Monday, Jan. 24, 1977

Socking It to 'Swine Bobby'

A good many Western firms that have been involved in natural resources in the "developing" nations since the colonial era have had to make some sharp changes in the way they handle their overseas empires. Some of the companies that have not adapted to new realities of local pride and politics have learned to regret it. The most recent example is Sime Darby, a rubber and palm-oil conglomerate in Malaysia that had been one of the stouter remaining pillars of Britain's overseas commercial empire. That pillar fell with a crash over New Year's with an upheaval on the board of directors that put the company under effective control of the Malaysian government and had all the elements of a Graham Greene novel --intrigue, nationalism and more than a pinch of imperial smugness.

The immediate cause of the postcolonial drama at Sime Darby was a disagreement over appointments to fill three vacancies on the twelve-member board last November. Chairman James Bywater, a British-born engineer who was a relative newcomer to Malaysia, insisted that three British members of his management team be nominated for the board. But a big Sime Darby stockholder, the government-controlled Pernas, a trading company with capital of $200 million, was just as adamant in pushing three Asian candidates of its own. Pernas had clout: it publicly admitted holding 8.5% of Sime Darby's stock, but may have quietly bought as much as 20% through third-party nominees.

Steam Heat. Bywater called for a proxy fight, despite warnings from other businessmen that he could not win. On the eve of the proxy vote, when Bywater finally realized he had lost, he called off the fight and resigned from the board with two other directors, leaving the government in control with a seven-man majority on the board. Within hours, Bywater was replaced as chairman by Tun Tan Siew Sin, Malaysia's former Finance Minister. Said Bywater: "I guess we just ran out of steam."

What Bywater had apparently failed to reckon with was the rising strength of economic nationalism in Malaysia and the growing disenchantment of Sime Darby shareholders--now mostly Malaysians--with the largely British management of the firm, which many local critics viewed as a sore reminder of colonial exploitation.

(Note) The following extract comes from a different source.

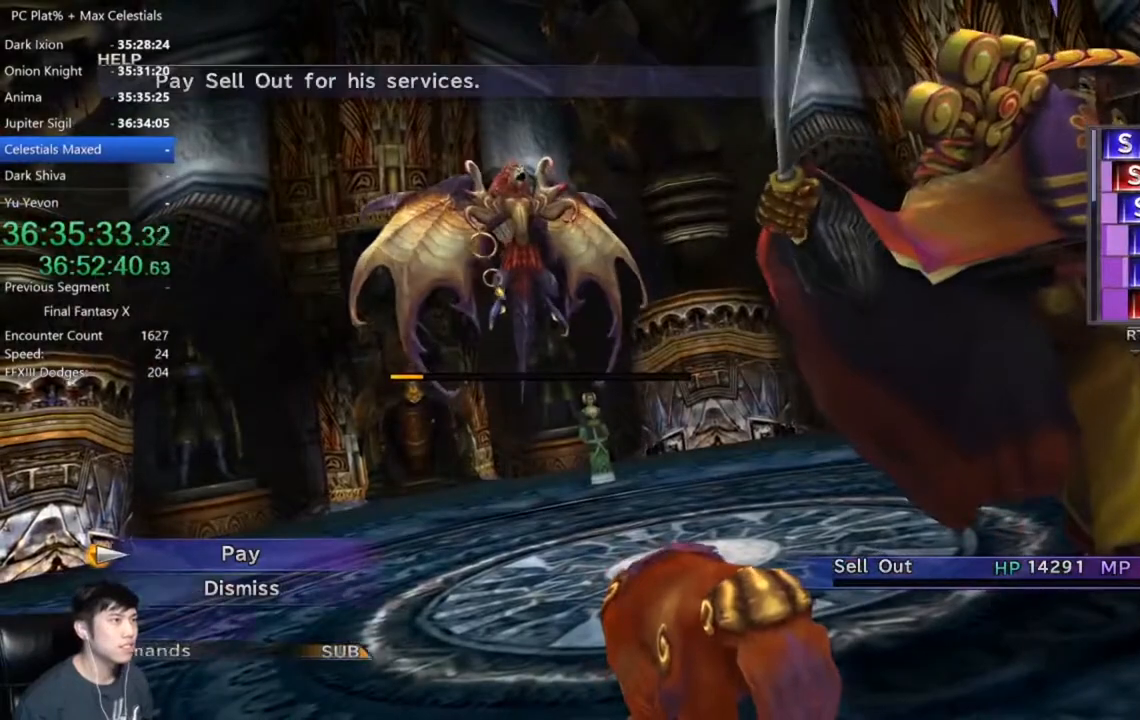
Gameplay with a controller (Xbox layout); each line is a JSON object with the inputs held at the frame after it. "events" lists button and stick changes between this image and that frame as [ms after this image, input, new state], when the widget could be followed in between.
{"buttons": [], "left_stick": "center", "right_stick": "center", "events": [[200, "A", "down"], [300, "A", "up"]]}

The company holds assets of $300 million in rubber plantations and palm-oil industries on the Malay peninsula, yet it keeps its headquarters in Singapore and is registered in London. For years it had a reputation for mistreating and underpaying its workers, who bitterly dubbed the firm "Swine Bobby" (slang for pig feed) or "Slime Darby."

More recently, the company bought control of a lackluster elevator company in Britain and an interest in a garbage-truck manufacturer in Belgium. Bywater defended these investments as steps toward creating "a Western technological base" for the company, but most Asians saw them as a flight of Malaysian-earned profits.

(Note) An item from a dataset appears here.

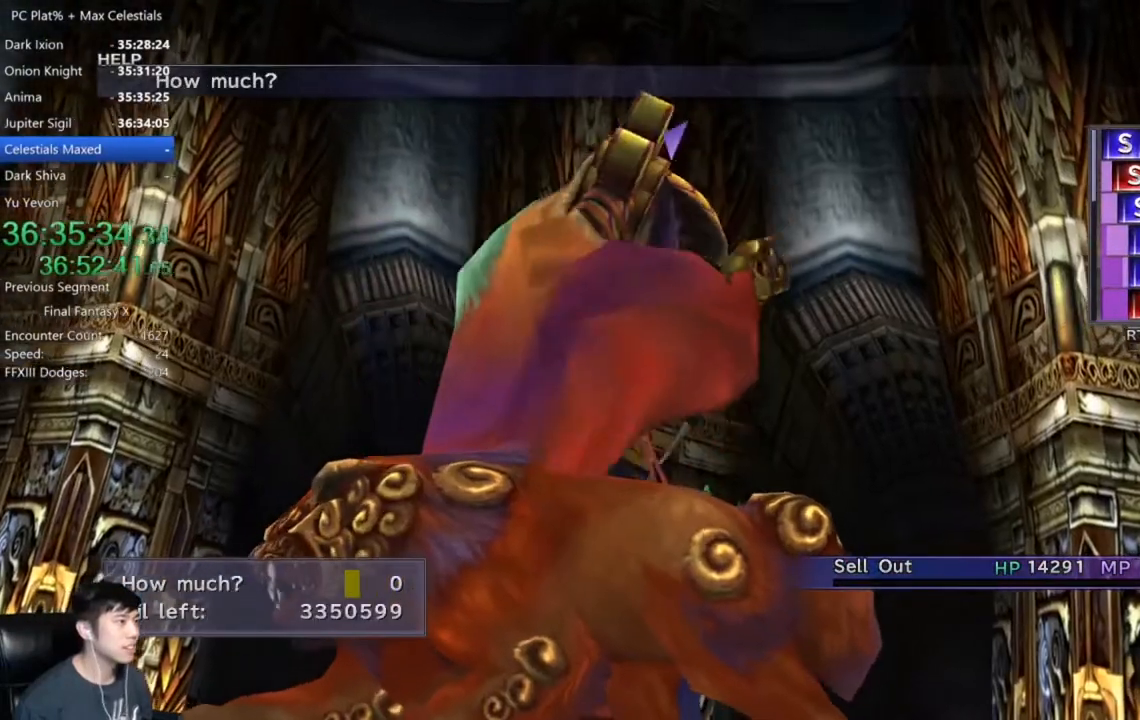
{"buttons": [], "left_stick": "center", "right_stick": "center"}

Sime Darby, named for three British founders (two Sime brothers and H.M. Darby), was established in 1910 as a management firm with a capital of $20,000. By the late '60s the company, under its autocratic chairman Dennis Finder, had embarked on an expansion drive, gobbling up smaller firms and firing managers. When commodity prices plunged in 1973, the company was badly overextended and profits dropped. On top of that, Finder was arrested and eventually jailed for misappropriating $1 million in company funds.

That was when Bywater, a recruit from British Ford with a reputation as a brisk and competent manager, was brought in. The town-gown relationship he found was tense, to put it mildly. "I only had access to the company's documents if I requested them from the police," he complained to a reporter. Nonetheless, Bywater, with a new executive group, reorganized the sprawling company along more efficient lines; in 1976 Sime Darby managed to turn a profit of $30 million--the highest in its history--on sales of $496 million.

Opening Wedge. The Sime Darby takeover is a clear sign that the Malaysian government wants a greater say in producing and marketing its resources. The broader implications, however, have given some businessmen pause: they are convinced that the Sime Darby affair could be the opening wedge in a new drive to nationalize or otherwise restrict foreign resource firms, not only in Malaysia but throughout all the developing countries in Southeast Asia. For this reason, the Malaysian government may be hesitant to follow up its coup at Sime Darby with moves on other foreign-run firms, lest it frighten off foreign capital. New outside investment in Malaysia last year totaled only $32 million, down sharply from $268 million in 1975.